I catch myself getting a little macho about my uptime stats; especially when my computer doesn't react as quickly as I think it should. Probably from having a mac for so many years, OS 7.6-9.1 seemed to crash frequently; OS X is a pleasure to run since one does not worry much about freezes and crashes or constant rebooting holding this key or that. However, there are times when the machine needs to take a gulp of proverbial air, and I shouldn't stop myself from letting it go.
after reboot:
Processes: 75
Averages: 1.05 1.49 4.62
Uptime: 45 mins
And in this particular case, the problem was actually with multiple smbd processes taking over all my free memory (1.5 gigs worth of RAM installed on a G5; there was 0% CPU free, even after the dreaded re-start)
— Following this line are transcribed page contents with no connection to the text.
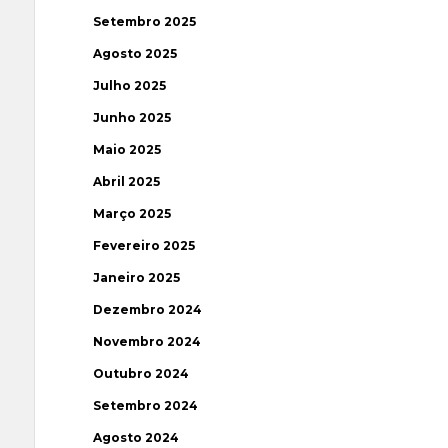
Setembro 2025
Agosto 2025
Julho 2025
Junho 2025
Maio 2025
Abril 2025
Março 2025
Fevereiro 2025
Janeiro 2025
Dezembro 2024
Novembro 2024
Outubro 2024
Setembro 2024
Agosto 2024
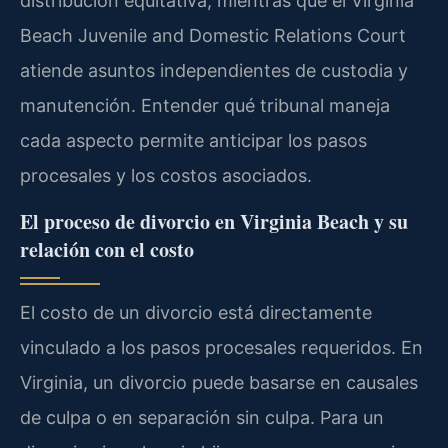
distribución equitativa, mientras que el Virginia
Beach Juvenile and Domestic Relations Court
atiende asuntos independientes de custodia y
manutención. Entender qué tribunal maneja
cada aspecto permite anticipar los pasos
procesales y los costos asociados.
El proceso de divorcio en Virginia Beach y su
relación con el costo
El costo de un divorcio está directamente
vinculado a los pasos procesales requeridos. En
Virginia, un divorcio puede basarse en causales
de culpa o en separación sin culpa. Para un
- 6317 smbd 0.3% 0:00.11 1 13 27 736K+ 3.29M 1.64M+ 29.9M
- 6311 smbd 0.3% 0:00.12 1 13 27 764K+ 3.29M 1.66M+ 29.9M
- 6307 smbd 0.3% 0:00.12 1 13 27 792K+ 3.29M 1.69M+ 29.9M
and many more.....
Not sure why, but since I don't need to copy anything to/from my XP machine at the moment, it was easy enough to turn off the “Window's Sharing” service, and the machine is responsive again. One could argue that even this problem was caused by having a Windows computer in my office.....
I had that as well, but you do not need to reboot ... just create a shell script called gkill with this in it:
#!/bin/sh
ps aux | grep $1 | grep -v grep | awk '{print $2}' | xargs kill -9
the command should be on two lines (I hope formatting will work) #!/bin/sh is on the first line the rest on the second.
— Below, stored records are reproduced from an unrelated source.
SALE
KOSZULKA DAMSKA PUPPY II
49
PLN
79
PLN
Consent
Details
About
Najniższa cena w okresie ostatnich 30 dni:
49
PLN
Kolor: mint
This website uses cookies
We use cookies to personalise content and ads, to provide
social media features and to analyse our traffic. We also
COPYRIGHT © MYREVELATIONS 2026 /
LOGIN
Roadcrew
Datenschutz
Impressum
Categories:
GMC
I got the idea from freeBSD, where you have a gkill.
if you want to kill all processes with the name smbd, just type 'sh gkill smbd' as root in terminal or su and copy the file into /usr/sbin and give it the execute bit.
chmod +x /usr/sbin/gkill
then you only have to type 'gkill smbd'.
gkill for mac os x - by far the better option
thanks, HP. Quite interesting, and I'll have to try it if something similar ever happens.